At the MIPIM property conference, a Brookfield Asset Management executive highlighted the challenges plaguing the U.S. office market, dubbing it the most oversupplied globally on a per capita basis. Bradley Weismiller, Brookfield’s managing partner for real estate capital markets, emphasized the excess construction in certain U.S. locales, leading to underutilization of office space.
Weismiller lamented the sector’s heavy reliance on debt financing, which has exacerbated the situation. Rising borrowing costs since 2022, coupled with the surge in remote work arrangements, have left many U.S. office spaces vacant, significantly depreciating property values. With office vacancy rates hovering around 20% in major cities, the U.S. market contrasts starkly with Europe’s comparatively lower vacancy rates.

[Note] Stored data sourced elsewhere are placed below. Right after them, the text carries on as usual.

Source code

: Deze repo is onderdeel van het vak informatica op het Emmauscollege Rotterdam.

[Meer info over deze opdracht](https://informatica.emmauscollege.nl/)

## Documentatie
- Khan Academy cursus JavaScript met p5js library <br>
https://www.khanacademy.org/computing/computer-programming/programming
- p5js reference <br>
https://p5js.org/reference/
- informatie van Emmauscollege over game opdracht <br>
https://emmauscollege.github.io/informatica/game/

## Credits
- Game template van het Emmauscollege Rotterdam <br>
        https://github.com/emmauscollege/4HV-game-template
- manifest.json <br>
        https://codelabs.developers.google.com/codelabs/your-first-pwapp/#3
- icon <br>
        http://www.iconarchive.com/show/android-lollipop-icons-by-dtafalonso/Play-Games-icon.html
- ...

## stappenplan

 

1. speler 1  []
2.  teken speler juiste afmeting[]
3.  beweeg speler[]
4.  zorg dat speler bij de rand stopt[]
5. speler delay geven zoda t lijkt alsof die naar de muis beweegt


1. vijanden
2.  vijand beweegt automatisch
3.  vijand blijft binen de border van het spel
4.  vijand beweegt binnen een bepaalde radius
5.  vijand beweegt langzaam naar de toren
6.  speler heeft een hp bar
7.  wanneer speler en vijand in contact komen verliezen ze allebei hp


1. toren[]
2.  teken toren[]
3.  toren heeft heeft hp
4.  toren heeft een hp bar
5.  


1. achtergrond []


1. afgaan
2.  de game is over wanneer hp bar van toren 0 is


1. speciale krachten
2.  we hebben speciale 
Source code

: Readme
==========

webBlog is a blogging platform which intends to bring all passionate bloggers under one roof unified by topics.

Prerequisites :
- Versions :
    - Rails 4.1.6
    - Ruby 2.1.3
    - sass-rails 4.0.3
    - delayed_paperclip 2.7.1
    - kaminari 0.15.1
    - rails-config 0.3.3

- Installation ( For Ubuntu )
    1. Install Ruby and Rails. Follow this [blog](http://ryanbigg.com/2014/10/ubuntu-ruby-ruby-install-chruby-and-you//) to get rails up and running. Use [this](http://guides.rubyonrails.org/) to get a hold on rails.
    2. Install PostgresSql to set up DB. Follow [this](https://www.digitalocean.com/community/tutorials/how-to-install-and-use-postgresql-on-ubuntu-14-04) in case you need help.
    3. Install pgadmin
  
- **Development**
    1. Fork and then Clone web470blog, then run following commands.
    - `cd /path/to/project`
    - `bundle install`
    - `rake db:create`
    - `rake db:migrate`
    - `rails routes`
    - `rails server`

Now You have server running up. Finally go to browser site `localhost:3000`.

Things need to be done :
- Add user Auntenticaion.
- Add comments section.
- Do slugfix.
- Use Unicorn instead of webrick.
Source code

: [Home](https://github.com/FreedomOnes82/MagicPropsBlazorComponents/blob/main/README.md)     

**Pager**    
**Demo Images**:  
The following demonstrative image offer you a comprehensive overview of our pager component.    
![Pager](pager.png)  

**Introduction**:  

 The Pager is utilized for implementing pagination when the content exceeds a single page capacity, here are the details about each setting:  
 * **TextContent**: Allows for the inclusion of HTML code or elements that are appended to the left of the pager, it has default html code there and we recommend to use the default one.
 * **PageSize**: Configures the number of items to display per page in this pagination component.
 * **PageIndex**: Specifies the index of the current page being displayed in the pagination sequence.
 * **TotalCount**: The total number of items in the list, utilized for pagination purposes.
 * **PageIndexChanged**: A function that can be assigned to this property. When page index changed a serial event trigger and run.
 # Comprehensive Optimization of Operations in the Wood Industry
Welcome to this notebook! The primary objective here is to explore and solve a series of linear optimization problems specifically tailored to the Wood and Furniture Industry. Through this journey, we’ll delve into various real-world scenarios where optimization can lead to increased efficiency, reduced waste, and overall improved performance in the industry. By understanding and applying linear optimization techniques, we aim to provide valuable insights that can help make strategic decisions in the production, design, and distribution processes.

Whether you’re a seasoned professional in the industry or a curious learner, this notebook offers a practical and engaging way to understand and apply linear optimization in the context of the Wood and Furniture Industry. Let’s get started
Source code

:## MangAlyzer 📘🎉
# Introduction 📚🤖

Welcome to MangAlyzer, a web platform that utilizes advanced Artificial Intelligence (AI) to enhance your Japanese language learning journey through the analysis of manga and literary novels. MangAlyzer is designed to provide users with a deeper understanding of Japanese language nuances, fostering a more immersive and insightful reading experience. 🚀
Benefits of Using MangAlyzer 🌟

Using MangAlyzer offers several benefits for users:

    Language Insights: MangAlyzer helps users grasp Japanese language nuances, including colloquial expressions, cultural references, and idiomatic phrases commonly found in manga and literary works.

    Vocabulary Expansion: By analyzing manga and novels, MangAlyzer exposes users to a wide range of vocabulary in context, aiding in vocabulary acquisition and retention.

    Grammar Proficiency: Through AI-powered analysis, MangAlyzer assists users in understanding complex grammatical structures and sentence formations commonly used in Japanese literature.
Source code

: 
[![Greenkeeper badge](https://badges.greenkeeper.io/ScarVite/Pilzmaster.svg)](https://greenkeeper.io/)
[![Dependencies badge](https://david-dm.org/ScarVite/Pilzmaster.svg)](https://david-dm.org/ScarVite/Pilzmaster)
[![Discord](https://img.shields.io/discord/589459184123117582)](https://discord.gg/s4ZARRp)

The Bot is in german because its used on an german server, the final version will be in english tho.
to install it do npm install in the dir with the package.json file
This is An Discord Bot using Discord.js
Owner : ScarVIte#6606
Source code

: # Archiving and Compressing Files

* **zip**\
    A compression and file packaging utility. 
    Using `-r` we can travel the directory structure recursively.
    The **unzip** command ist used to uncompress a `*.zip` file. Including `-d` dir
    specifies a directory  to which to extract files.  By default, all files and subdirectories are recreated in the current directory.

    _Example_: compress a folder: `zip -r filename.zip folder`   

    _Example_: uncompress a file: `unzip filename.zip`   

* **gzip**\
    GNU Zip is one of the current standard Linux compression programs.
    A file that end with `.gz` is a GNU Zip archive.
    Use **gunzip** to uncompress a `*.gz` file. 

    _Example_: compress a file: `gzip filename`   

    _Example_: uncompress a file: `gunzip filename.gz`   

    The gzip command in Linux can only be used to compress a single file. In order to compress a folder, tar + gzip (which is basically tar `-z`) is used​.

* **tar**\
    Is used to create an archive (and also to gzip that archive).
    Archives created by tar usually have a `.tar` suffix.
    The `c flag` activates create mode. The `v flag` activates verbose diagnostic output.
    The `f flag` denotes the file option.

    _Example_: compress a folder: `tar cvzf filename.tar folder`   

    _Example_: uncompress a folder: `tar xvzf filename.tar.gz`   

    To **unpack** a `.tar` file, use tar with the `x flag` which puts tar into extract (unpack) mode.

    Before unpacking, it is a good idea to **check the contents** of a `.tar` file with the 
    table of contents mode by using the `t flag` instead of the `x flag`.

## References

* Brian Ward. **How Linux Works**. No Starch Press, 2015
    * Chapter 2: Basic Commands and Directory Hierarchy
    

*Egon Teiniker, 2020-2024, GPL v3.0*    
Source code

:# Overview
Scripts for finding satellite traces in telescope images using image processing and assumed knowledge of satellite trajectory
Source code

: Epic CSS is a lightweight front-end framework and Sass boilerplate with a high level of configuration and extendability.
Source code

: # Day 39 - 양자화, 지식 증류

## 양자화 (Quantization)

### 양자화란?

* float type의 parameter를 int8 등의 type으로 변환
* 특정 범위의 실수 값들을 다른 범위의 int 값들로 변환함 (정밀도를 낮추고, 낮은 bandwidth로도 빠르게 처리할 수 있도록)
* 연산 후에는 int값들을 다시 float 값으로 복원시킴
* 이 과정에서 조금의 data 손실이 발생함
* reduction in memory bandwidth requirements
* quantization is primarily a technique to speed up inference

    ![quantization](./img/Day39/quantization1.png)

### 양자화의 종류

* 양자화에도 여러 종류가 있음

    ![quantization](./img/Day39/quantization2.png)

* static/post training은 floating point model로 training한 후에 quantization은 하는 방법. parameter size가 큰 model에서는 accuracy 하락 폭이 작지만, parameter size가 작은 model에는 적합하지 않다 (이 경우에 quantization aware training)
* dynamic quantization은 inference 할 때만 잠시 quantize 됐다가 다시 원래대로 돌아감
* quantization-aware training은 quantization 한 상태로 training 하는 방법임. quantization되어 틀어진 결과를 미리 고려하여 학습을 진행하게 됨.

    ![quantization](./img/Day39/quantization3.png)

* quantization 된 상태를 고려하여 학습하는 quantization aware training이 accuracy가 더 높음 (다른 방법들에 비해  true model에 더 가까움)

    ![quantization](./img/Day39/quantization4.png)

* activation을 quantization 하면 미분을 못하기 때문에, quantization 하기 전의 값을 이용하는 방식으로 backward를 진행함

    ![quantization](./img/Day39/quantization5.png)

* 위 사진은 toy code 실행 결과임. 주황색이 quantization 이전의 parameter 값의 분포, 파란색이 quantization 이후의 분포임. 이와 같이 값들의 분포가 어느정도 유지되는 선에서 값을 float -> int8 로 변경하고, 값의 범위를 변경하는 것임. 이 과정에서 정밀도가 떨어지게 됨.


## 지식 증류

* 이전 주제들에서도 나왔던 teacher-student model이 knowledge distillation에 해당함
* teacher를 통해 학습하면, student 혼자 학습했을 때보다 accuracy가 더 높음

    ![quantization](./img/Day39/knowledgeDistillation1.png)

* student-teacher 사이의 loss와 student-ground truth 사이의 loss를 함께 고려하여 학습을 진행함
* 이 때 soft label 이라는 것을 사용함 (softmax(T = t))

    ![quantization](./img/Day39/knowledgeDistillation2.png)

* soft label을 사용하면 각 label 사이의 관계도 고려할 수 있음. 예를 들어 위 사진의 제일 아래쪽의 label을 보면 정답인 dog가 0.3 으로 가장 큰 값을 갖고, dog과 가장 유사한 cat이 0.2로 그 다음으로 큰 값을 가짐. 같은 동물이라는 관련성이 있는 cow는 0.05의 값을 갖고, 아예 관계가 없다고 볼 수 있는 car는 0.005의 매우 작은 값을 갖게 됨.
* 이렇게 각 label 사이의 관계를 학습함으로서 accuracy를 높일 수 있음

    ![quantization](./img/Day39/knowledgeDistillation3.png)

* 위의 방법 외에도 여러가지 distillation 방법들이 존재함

Michael Lascher, Blackstone’s global head of real estate debt capital markets, underscored the growing divergence in property values, with premium-grade sustainable offices faring significantly better than their counterparts. He described the current market dynamics as a tale of “haves and have nots,” indicating a pronounced disparity.
Panelists at the event noted a shifting investor interest towards logistics and data centers, away from traditional office spaces. Blackstone, a leading commercial real estate owner, emphasized the increasing significance of non-bank lenders in property financing, as traditional banks retreat due to regulatory pressures.
David Bouton, co-head of North America commercial mortgage-backed securities and real estate finance at Citi, highlighted regulatory scrutiny on banks’ exposure to commercial real estate, although he noted a more lenient lending environment compared to the 2007-09 financial crisis, thanks to higher capital reserves.
Molly Goldfarb, principal at TPG, discussed the company’s interest in repurposing office buildings into residential properties. However, she acknowledged the formidable challenges associated with identifying suitable assets for conversion.